Just thought I'd "co-sign" that sentiment (working on a much more different 
topic off-list for the list, hopefully, as soon as is possible — cannot present 
it without certain work carried out).

Best

Jack

________________________________
From: [email protected] <[email protected]> on behalf of 
Gary Richmond <[email protected]>
Sent: Monday, July 14, 2025 2:27 AM
To: Peirce List <[email protected]>
Subject: [PEIRCE-L] Alan Watts, Henri Bergson, and Charles Peirce (ans St. 
Augustine) on Time

List,

As I not infrequently have, I'm again thinking about 'lived' -- as opposed to 
'mathematical' -- time. I've recently begun reviewing some of the writings of 
Alan Watts (I was once enamored of his thinking and, so, read all his books in 
my 20's) and came upon this snippet:

“We must abandon completely the notion of blaming the past for any kind of 
situation we're in and reverse our thinking and see that the past always flows 
back from the present. That now is the creative point of life. So you see it's 
like the idea of forgiving somebody, you change the meaning of the past by 
doing that. . . Also watch the flow of music. The melody as it is expressed is 
changed by notes that come later. Just as the meaning of a sentence [is]. . . 
you wait till later to find out what the sentence means." Alan Watts
This made me think that -- coming from very different philosophical traditions 
and positions -- Watts,  Peirce, and Henri Bergson all challenge the idea that 
time is a chain of instants. Watts, drawing on Zen and Taoist ideas, argues 
that the present is centrally involved in a kind of living, flowing 'wave', the 
present not being a thin 'slice' of time, but the center of an unfolding 
process. Trying to pin it down, he holds, tends to kill its reality.

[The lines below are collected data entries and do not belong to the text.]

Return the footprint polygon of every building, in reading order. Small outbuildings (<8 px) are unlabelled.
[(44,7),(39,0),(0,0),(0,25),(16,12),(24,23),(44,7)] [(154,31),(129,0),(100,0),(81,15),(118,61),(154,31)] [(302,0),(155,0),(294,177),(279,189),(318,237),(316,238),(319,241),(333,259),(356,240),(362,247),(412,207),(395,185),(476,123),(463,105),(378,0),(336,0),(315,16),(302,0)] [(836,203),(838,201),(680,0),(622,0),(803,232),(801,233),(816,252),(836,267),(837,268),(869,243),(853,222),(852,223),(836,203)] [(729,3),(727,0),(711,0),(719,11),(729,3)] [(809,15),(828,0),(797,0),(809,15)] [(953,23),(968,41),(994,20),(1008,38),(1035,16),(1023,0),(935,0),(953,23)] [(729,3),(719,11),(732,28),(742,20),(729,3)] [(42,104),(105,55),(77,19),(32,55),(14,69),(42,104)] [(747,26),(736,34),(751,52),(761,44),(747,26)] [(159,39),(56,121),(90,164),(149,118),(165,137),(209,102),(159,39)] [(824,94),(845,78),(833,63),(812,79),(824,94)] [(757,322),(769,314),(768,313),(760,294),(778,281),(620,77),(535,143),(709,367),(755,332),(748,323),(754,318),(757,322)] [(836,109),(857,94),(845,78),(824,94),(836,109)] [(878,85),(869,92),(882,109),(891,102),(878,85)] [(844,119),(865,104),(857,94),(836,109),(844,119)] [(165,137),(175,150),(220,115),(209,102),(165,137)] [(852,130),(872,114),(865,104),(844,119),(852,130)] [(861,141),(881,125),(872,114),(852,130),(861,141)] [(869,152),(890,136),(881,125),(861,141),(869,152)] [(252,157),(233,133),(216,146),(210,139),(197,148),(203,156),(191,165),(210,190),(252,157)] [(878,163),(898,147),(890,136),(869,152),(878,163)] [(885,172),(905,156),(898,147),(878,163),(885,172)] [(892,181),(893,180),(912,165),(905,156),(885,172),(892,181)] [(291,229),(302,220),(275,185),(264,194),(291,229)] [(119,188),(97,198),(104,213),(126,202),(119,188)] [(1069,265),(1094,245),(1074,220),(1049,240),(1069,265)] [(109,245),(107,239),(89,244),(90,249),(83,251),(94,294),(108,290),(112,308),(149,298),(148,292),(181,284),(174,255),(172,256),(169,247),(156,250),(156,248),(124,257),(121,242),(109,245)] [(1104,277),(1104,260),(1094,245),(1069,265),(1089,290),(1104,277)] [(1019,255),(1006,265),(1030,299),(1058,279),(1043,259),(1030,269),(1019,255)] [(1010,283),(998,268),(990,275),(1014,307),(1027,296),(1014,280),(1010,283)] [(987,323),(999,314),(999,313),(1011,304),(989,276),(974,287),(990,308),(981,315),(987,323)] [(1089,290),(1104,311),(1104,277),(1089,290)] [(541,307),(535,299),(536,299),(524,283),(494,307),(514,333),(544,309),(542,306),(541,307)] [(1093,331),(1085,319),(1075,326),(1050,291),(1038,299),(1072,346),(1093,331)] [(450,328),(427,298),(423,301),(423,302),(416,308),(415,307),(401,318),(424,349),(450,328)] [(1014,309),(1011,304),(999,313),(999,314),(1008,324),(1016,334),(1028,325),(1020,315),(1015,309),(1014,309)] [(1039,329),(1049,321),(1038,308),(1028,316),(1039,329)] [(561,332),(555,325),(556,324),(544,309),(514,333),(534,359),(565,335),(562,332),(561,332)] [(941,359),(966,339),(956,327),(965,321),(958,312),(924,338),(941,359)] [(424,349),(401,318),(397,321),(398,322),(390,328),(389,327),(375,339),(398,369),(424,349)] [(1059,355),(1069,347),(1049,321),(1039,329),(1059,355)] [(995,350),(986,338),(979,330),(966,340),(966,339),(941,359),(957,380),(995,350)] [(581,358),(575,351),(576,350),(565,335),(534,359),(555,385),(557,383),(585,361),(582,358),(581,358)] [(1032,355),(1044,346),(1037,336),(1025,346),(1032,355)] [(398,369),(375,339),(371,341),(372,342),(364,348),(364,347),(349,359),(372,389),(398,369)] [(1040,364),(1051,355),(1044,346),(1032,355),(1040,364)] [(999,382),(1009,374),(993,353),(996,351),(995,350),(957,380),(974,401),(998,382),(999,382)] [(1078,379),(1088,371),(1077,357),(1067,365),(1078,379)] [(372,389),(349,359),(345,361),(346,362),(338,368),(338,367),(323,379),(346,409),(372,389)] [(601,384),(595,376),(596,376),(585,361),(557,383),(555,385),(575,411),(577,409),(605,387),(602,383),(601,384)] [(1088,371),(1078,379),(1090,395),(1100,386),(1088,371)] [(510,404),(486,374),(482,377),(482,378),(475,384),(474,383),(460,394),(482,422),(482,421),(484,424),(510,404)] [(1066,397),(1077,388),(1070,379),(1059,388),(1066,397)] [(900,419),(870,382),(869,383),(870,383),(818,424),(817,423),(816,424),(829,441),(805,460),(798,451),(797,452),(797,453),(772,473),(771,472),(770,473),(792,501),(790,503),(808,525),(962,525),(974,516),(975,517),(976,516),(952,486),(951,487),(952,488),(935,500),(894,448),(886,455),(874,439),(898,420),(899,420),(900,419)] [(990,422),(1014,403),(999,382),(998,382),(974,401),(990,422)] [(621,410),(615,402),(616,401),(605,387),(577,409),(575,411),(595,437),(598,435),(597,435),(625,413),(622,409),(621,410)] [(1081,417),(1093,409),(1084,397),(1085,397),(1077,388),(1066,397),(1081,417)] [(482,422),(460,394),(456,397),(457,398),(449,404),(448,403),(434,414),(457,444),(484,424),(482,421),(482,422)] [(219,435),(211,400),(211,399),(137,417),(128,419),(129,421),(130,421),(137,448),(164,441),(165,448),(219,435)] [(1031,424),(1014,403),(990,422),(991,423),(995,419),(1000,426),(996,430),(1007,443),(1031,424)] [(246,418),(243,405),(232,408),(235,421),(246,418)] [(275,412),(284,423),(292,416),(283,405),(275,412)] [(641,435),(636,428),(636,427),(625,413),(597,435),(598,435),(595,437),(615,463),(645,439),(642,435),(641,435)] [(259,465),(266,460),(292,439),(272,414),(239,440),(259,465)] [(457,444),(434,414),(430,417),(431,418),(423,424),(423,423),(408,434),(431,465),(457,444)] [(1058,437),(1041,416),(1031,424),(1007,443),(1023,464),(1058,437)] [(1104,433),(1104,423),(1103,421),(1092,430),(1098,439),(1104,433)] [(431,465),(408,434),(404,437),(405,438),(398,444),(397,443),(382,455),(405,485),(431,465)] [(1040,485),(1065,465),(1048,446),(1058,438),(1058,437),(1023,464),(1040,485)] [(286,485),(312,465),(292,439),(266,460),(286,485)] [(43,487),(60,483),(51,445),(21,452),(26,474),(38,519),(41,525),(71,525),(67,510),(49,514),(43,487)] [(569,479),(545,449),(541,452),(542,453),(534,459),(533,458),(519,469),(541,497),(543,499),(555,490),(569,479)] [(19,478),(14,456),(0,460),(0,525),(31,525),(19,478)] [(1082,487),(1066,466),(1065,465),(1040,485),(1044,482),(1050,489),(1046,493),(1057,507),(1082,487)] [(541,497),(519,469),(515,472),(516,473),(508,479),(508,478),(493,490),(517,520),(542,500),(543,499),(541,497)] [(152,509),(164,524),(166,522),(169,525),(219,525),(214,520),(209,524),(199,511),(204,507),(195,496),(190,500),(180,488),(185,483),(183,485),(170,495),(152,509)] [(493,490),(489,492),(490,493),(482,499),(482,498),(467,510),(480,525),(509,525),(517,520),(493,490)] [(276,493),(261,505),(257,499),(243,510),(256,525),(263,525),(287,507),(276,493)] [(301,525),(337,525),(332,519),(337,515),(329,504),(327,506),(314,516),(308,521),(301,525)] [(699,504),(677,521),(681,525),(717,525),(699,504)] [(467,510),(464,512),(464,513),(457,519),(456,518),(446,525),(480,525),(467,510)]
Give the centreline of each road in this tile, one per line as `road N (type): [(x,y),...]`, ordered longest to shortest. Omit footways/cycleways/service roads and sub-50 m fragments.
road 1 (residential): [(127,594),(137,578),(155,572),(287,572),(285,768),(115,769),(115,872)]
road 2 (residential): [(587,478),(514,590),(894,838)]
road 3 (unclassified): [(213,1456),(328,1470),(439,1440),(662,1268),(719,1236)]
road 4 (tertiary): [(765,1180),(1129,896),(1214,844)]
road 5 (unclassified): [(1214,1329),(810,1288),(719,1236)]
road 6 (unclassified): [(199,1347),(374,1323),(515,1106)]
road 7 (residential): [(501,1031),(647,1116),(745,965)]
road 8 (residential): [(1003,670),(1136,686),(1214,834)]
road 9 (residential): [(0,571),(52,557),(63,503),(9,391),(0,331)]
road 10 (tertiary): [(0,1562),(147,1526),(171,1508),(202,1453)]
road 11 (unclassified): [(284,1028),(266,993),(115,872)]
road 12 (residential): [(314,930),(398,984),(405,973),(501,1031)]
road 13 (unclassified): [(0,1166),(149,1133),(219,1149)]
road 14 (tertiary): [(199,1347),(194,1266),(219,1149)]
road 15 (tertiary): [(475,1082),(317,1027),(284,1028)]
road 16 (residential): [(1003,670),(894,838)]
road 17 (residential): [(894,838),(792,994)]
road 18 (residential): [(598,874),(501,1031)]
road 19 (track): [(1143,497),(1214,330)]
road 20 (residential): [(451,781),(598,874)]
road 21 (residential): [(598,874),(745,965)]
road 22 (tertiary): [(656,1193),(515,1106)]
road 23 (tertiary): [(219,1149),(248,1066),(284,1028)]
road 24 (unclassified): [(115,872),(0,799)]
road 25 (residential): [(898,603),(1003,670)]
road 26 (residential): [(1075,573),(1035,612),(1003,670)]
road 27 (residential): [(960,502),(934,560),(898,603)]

Peirce agrees that the “instant” is but a mathematical fiction. For him, real 
time always has 'thickness' --  what he calls the triadic moment is for Peirce 
the 'minimum' of time, i.e., the smallest unit of lived time (and perhaps not 
only lived time) where the past flows into the present and reaches toward the 
future. This flow is vital to how signs and meaning unfold, every moment 
involving traces of what came before and, shall we say, 'hints' at what’s to 
come.

Bergson’s famous idea of durée (duration) also holds that real time is an 
indivisible, qualitative flow — like a melody you hear as a whole, not as 
separate notes (both Peirce and Watts at times also use musical metaphors for 
time's flow). For Bergson, measurable clock-time is just a useful illusion that 
chops up something that can’t really be so chopped. In the end, all three argue 
that lived time, real time (in Peirce's sense of reality), is continuous, 
alive, and in many cases, felt, that it is never just a series of 'points on a 
line'.

I'd be interested in forum members' thoughts on this idea of time. However, I 
always think of St. Augustine's comment on reflecting on time:

"What is time then? If nobody asks me, I know; but if I were desirous to 
explain it to one that should ask me, plainly I do not know.”